Friday, August 05, 2011
Keppel Corp. Ltd.

Keppel FELS Limited (Keppel FELS) has secured a repeat order from Transocean Offshore Deepwater Holdings Ltd, a subsidiary of Transocean Ltd. (Transocean) for US $195 million.

Following its order of two jackup rigs from Keppel FELS on February 17, 2011, Transocean is exercising its option to build another high specification jackup rig based on the KFELS Super B Class Bigfoot design for delivery in 3Q 2013.

Mr. Wong Kok Seng, Managing Director of Keppel FELS said, "We are pleased that Transocean has chosen to exercise their option in building another jackup rig to our proprietary design. We have developed a winning collaboration with Transocean over the years through numerous projects. In working with forward thinking customers, we are able to customize innovative products well suited to meet the needs of the market."
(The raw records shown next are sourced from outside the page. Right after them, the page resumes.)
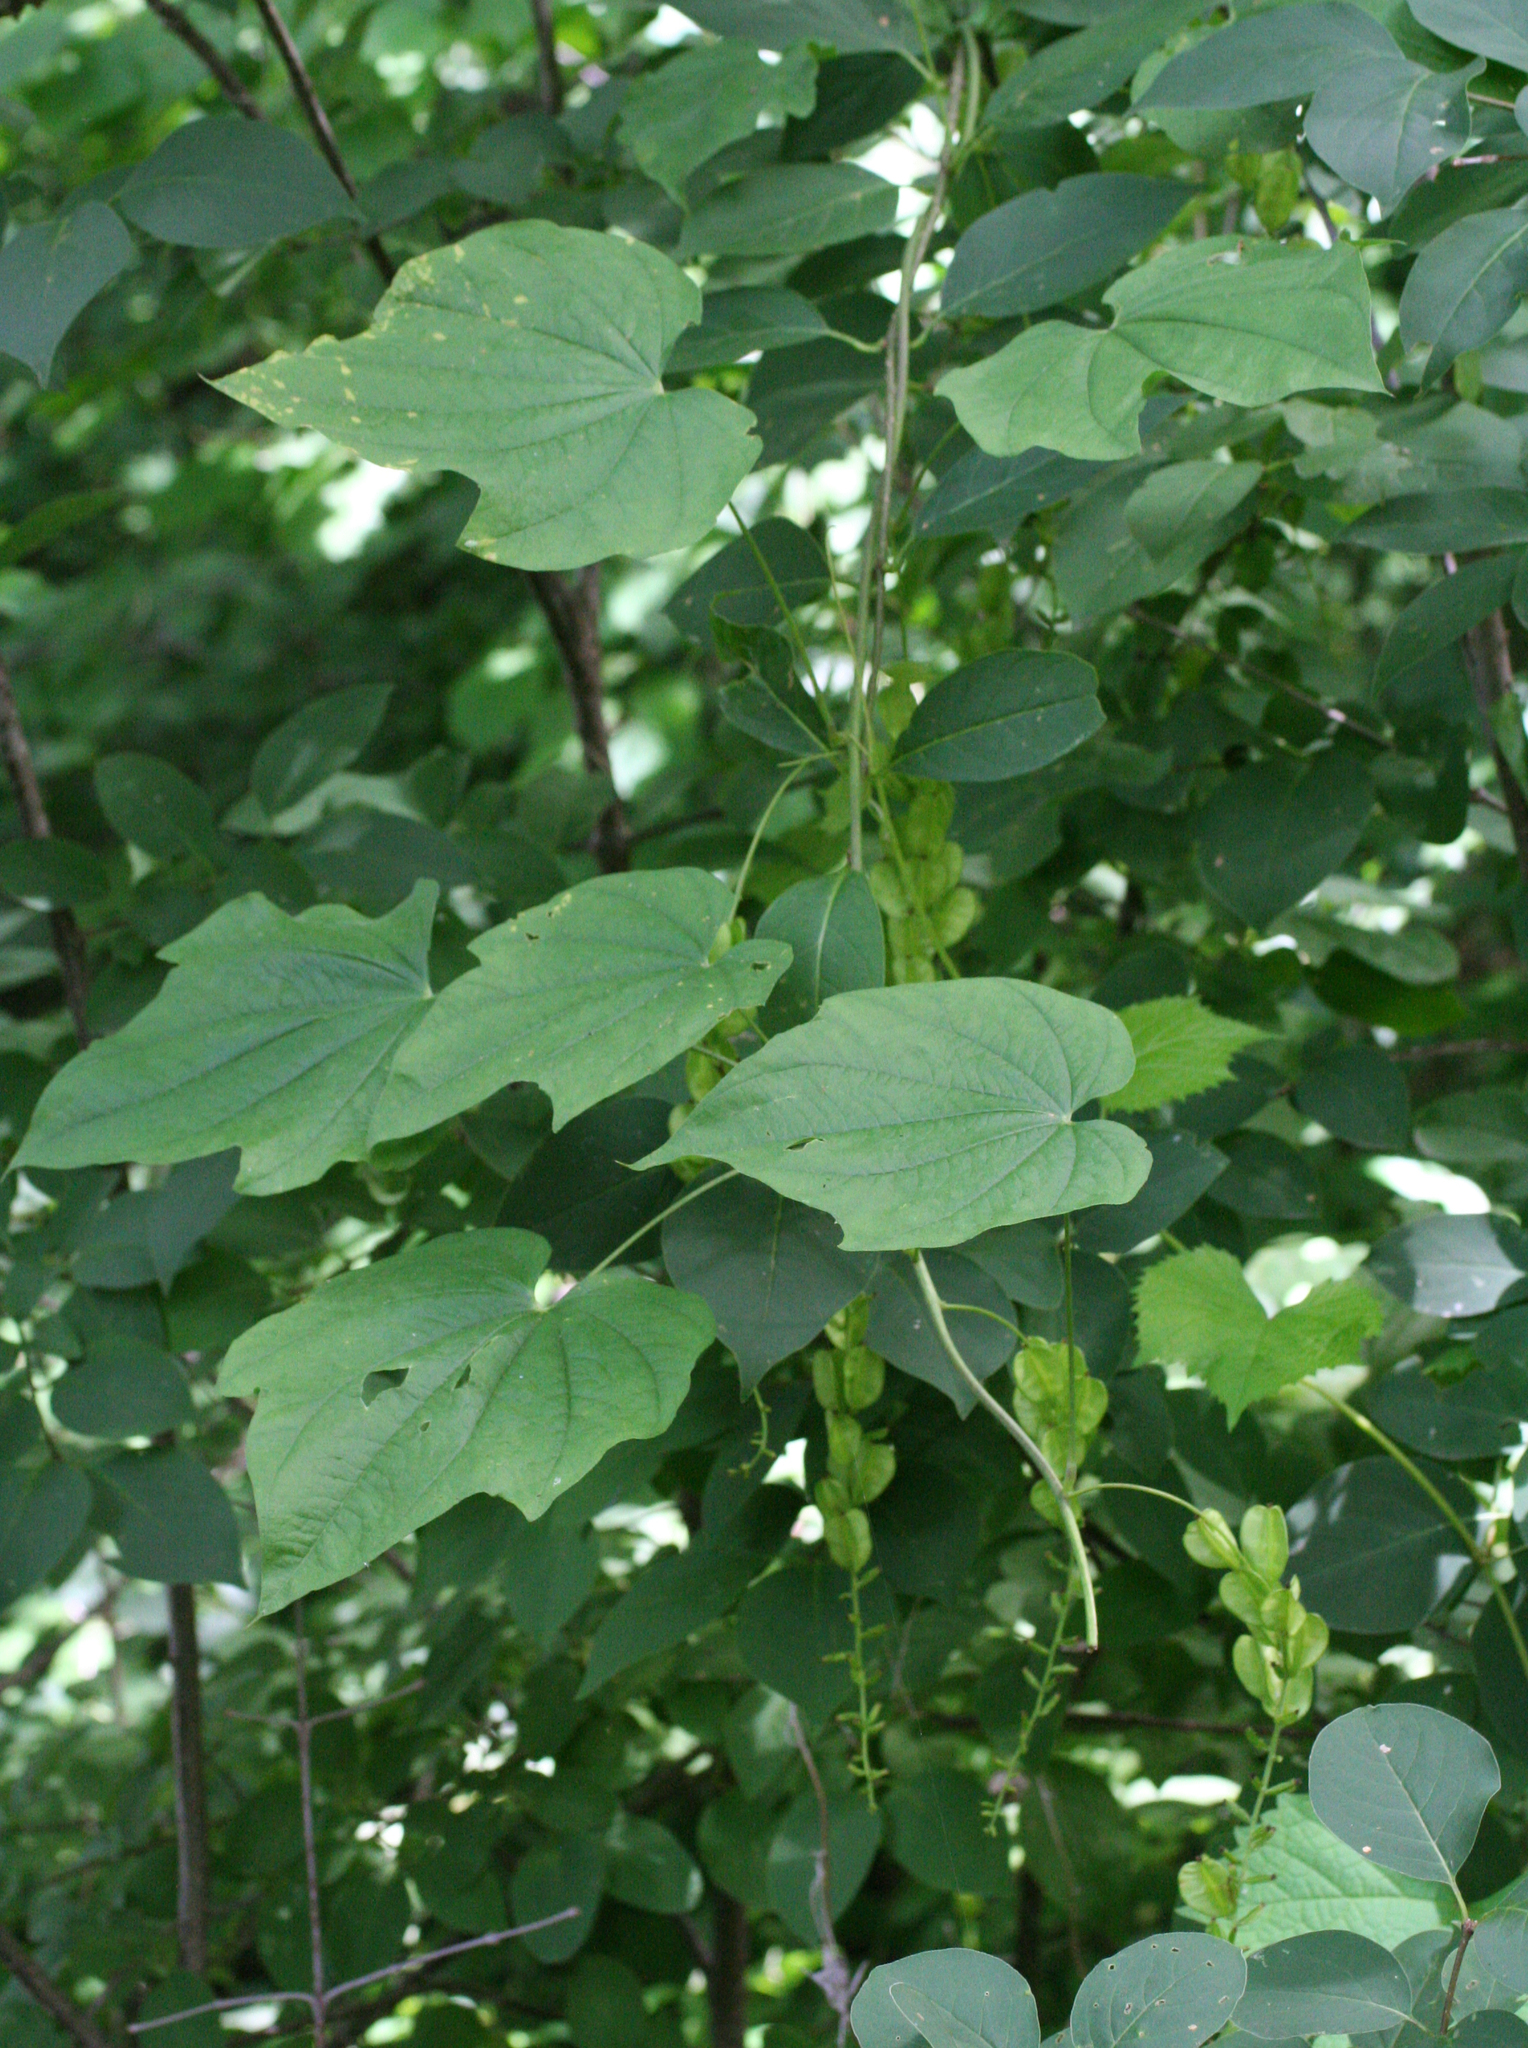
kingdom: Plantae
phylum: Tracheophyta
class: Liliopsida
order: Dioscoreales
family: Dioscoreaceae
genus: Dioscorea
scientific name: Dioscorea nipponica
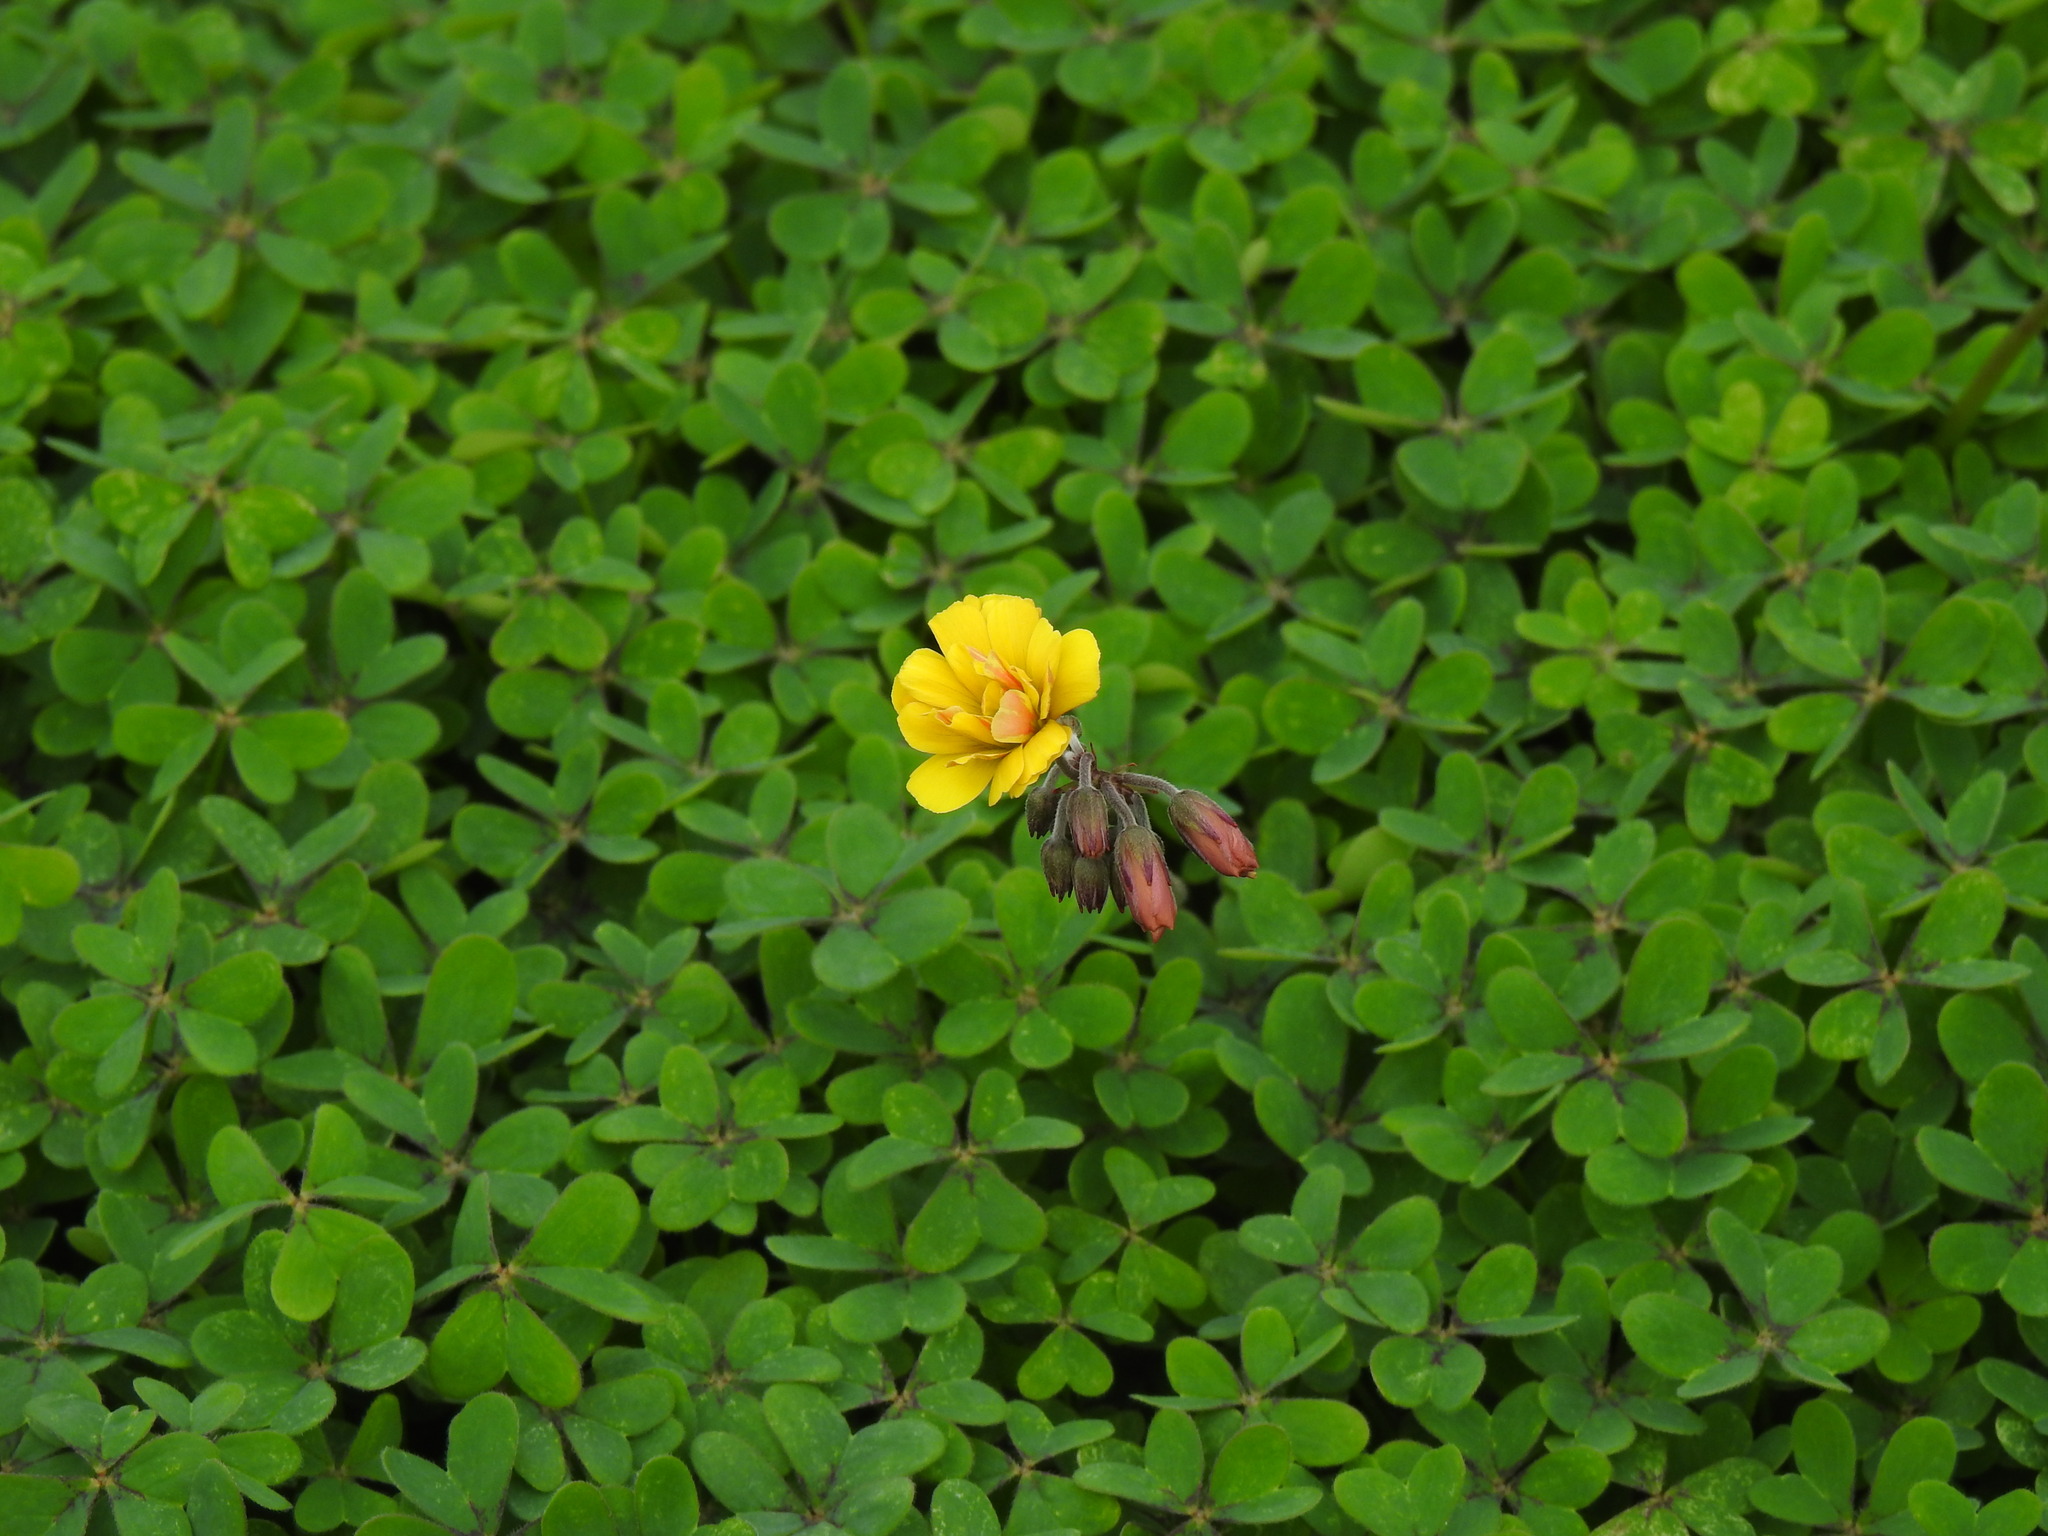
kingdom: Plantae
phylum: Tracheophyta
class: Magnoliopsida
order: Oxalidales
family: Oxalidaceae
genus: Oxalis
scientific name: Oxalis pes-caprae
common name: Bermuda-buttercup
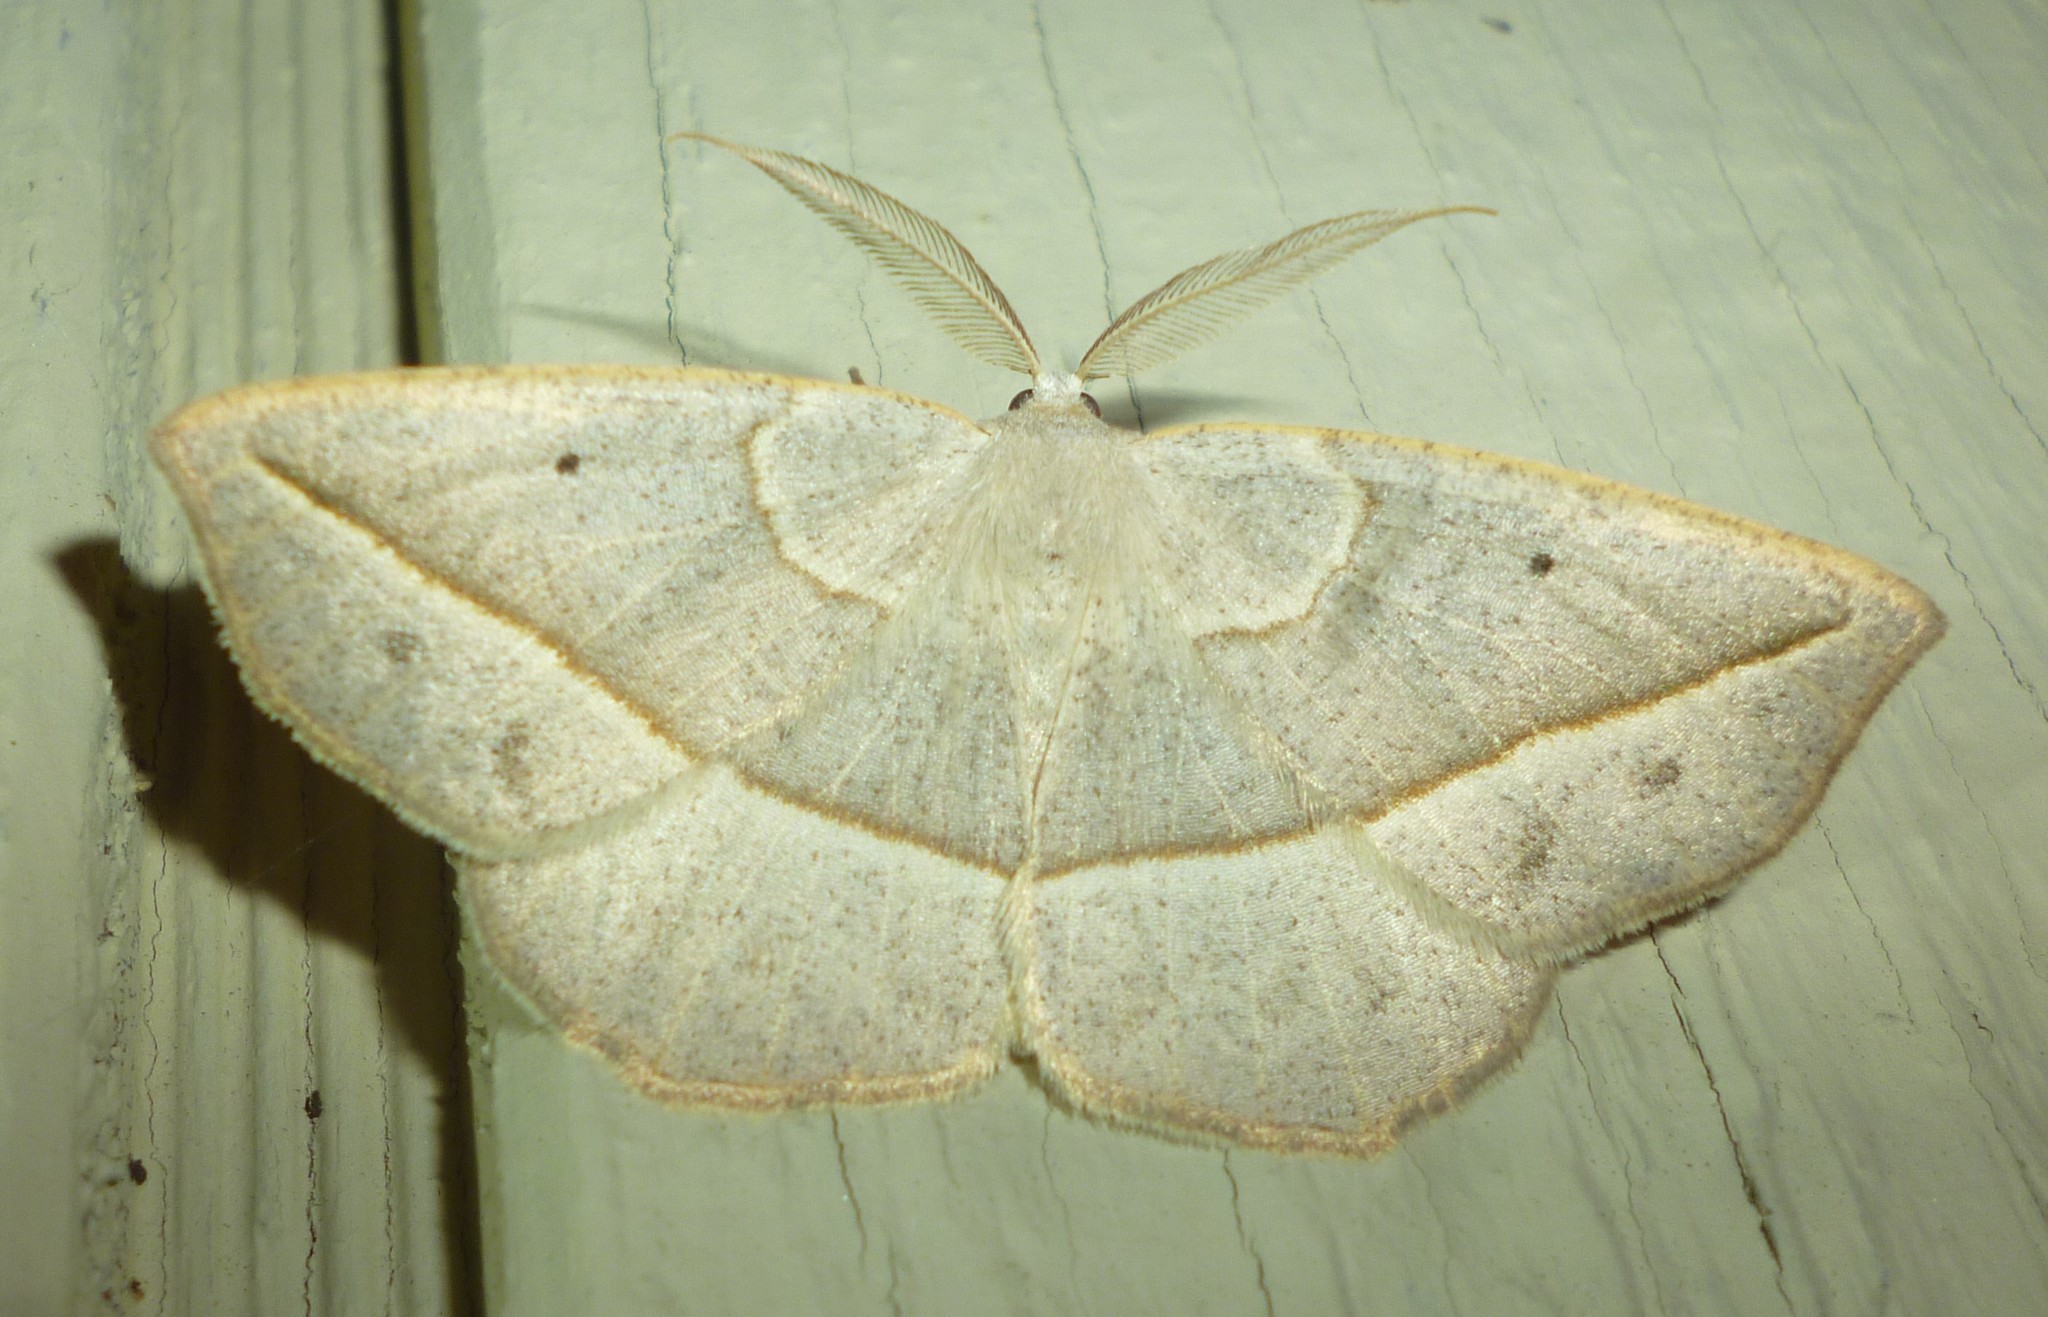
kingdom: Animalia
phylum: Arthropoda
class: Insecta
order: Lepidoptera
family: Geometridae
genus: Eusarca
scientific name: Eusarca confusaria
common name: Confused eusarca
Tailored to suit Transocean's requirements, the KFELS Super B Class Bigfoot is designed with larger spud cans, expanding its operational coverage to more places, especially areas where soft soil is predominant. Having larger spud cans enables the unit to operate efficiently while minimizing potential leg penetration problems in soft soil conditions.

With a 1.5 million pound drilling system and a maximum combined cantilever load of 3,200 kips, the Super B Class Bigfoot features immense horsepower during drilling operations. In addition, the rig will be installed with offline stand building features in its drilling system package which allows drilling and the preparation of drill pipes to take place at the same time. The rig is capable of drilling at a 75 feet outreach, allowing for coverage of a larger well pattern.

Keppel FELS and Transocean have shared a long-standing partnership spanning several significant projects. In 2009, Keppel delivered Transocean's Development Driller III, an ultra-deepwater drilling semisubmersible rig built to Keppel's proprietary DSSTM 51 semisubmersible design. Other projects include upgrades and conversions of the Sedco 700-series semis to enable dynamic positioning, and the repair of various Transocean rigs.

The above contract is not expected to have material impact on the net tangible assets or earnings per share of Keppel Corporation Limited for the current financial year.